The UN Security Council on 17 November called on UN missions in DRC, CAR and Sudan to coordinate strategies to protect civilians from the LRA.

It expressed "deep concern at the direct and serious threat the activities of the LRA pose to the civilian population, the conduct of humanitarian operations, and regional stability".

Radhika Coomaraswamy, the UN Special Representative for Children and Armed Conflict, echoed similar concerns following a recent visit to Sudan.

"I spoke to girls and boys formerly abducted by the LRA in Juba who recounted that they lived in fear of death every day," Coomaraswamy told reporters on 22 November.

The main force of LRA fighters and their commander Joseph Kony - who is wanted by the International Criminal Court - are believed to be in CAR, but with autonomous units operating across a wider area.

Sudanese officials said these units had changed tactics. "In the years before, the LRA would abduct people, but now they are simply coming to loot and to kill," said Ndefu.

"This could be either because the Ugandan army is disrupting life as it was in the LRA camps before, or it could be because they are carrying out the attacks in revenge."

Several reports claim at least one unit of LRA fighters has moved into Sudan's South Darfur state, but this was impossible to verify.

Proxy force?

Some in Southern Sudan claim the LRA continues to be used as a proxy force by former civil war enemies in the north to destabilize the south before April 2010 elections and a January 2011 referendum for the south's potential independence.
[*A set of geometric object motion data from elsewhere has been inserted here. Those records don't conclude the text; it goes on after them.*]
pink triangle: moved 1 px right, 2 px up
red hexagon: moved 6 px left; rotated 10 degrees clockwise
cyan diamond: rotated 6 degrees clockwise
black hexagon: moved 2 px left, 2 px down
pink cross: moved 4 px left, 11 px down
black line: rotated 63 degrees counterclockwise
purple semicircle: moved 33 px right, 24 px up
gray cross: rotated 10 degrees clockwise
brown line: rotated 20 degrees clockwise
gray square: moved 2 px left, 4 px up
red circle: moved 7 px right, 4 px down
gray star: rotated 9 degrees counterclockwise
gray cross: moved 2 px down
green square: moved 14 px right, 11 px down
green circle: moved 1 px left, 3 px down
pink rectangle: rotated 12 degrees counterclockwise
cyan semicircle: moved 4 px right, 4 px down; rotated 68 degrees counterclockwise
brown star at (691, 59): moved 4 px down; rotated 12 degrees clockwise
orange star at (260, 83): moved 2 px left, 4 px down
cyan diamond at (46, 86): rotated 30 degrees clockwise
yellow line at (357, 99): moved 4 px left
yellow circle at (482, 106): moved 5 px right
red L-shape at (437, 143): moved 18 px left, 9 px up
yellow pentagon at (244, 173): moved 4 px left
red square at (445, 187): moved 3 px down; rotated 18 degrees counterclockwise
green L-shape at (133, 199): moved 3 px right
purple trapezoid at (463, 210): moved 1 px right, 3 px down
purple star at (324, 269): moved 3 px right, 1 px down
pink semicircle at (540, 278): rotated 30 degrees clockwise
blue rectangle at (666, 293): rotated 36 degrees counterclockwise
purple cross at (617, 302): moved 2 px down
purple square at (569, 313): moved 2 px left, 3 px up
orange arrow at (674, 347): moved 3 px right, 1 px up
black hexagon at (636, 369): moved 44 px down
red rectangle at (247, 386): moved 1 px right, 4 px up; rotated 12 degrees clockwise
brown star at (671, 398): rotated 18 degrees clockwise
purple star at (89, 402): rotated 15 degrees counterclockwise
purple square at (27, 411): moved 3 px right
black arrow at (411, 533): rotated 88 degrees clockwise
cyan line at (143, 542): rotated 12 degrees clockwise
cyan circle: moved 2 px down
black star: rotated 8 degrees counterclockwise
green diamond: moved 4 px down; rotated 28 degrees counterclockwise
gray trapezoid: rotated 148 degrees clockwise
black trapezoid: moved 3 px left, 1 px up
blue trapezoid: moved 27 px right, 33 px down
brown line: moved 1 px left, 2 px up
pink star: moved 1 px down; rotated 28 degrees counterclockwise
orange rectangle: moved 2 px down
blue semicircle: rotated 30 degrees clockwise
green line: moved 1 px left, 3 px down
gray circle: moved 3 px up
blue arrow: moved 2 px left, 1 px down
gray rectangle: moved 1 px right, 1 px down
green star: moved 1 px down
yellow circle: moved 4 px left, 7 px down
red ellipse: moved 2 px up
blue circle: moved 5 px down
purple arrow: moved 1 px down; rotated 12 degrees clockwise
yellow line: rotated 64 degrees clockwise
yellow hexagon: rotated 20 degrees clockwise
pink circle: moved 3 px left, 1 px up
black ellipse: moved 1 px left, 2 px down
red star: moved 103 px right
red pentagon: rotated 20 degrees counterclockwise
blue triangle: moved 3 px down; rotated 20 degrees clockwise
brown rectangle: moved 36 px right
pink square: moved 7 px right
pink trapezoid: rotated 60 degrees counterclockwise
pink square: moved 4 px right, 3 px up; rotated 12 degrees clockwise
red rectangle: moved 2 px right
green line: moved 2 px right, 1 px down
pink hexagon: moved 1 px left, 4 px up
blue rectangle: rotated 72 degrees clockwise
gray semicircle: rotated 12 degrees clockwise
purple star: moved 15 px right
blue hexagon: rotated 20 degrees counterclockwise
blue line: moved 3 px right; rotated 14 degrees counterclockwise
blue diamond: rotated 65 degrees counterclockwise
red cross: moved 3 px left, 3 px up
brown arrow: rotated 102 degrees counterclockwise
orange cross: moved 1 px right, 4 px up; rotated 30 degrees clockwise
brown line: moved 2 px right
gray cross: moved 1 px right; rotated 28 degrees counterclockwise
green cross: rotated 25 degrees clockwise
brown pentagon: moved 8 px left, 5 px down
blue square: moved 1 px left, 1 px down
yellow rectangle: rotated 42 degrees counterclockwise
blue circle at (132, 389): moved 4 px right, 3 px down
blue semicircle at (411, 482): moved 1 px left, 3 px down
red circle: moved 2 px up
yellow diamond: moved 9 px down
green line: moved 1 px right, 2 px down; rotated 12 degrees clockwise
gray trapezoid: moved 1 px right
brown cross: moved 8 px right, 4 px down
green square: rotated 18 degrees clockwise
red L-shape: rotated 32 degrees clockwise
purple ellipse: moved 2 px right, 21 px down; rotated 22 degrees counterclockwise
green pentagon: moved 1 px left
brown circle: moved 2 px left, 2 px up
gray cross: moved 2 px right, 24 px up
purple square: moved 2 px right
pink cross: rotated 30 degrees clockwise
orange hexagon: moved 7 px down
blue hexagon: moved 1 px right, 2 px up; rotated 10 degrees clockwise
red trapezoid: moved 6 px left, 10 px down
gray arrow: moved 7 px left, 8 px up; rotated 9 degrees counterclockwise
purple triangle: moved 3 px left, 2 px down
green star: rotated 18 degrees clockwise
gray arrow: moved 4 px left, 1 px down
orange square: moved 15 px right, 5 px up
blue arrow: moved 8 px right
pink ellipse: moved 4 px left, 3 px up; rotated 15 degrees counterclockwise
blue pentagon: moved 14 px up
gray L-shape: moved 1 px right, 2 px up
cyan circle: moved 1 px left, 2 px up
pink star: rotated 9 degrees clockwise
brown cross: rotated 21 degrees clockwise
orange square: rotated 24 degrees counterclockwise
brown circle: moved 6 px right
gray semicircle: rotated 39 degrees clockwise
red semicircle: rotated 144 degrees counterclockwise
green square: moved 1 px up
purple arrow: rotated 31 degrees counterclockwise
However, the government in Khartoum has repeatedly rejected such claims.

Meanwhile the US Foreign Relations Committee on 17 November passed a bill to develop a "new multifaceted strategy" to tackle the LRA, the bill's author US Senator Russ Feingold said in a statement.

It authorizes US$10 million in additional funding for humanitarian assistance for those areas outside Uganda "affected by the LRA's brutality", and $30 million for "transitional justice and reconciliation".

Jon Elliott, Africa advocacy director of Human Rights Watch, welcomed the bill, saying: "This bill offers an opportunity to put civilian protection where it should be, at the top of the agenda, and much-needed American leadership to finally bring Joseph Kony and his co-accused to justice."

Analysts, however, remain sceptical.

"The Ugandan media make out that the LRA are about to collapse," said one western security analyst in the region, speaking on condition of anonymity. "The fact that Kony has not made contact for fresh talks suggests that the LRA retains strength enough to continue: their supply lines have been disrupted but the forces are far from destroyed."

The "supply trail" suggested there were six forces, with an estimated 500-600 fighters, he added.

Delegates to the former LRA peace talks - bitterly divided and largely discredited - also say there is little hope for a peaceful solution soon.

"Instructions from General Joseph Kony were often at times confusing and he kept on shifting the goal-posts," former spokesman David Matsanga said in a November statement. "A golden opportunity was thus lost and it's doubtful that any nations of the world will in future pay for any other [LRA] peace talks."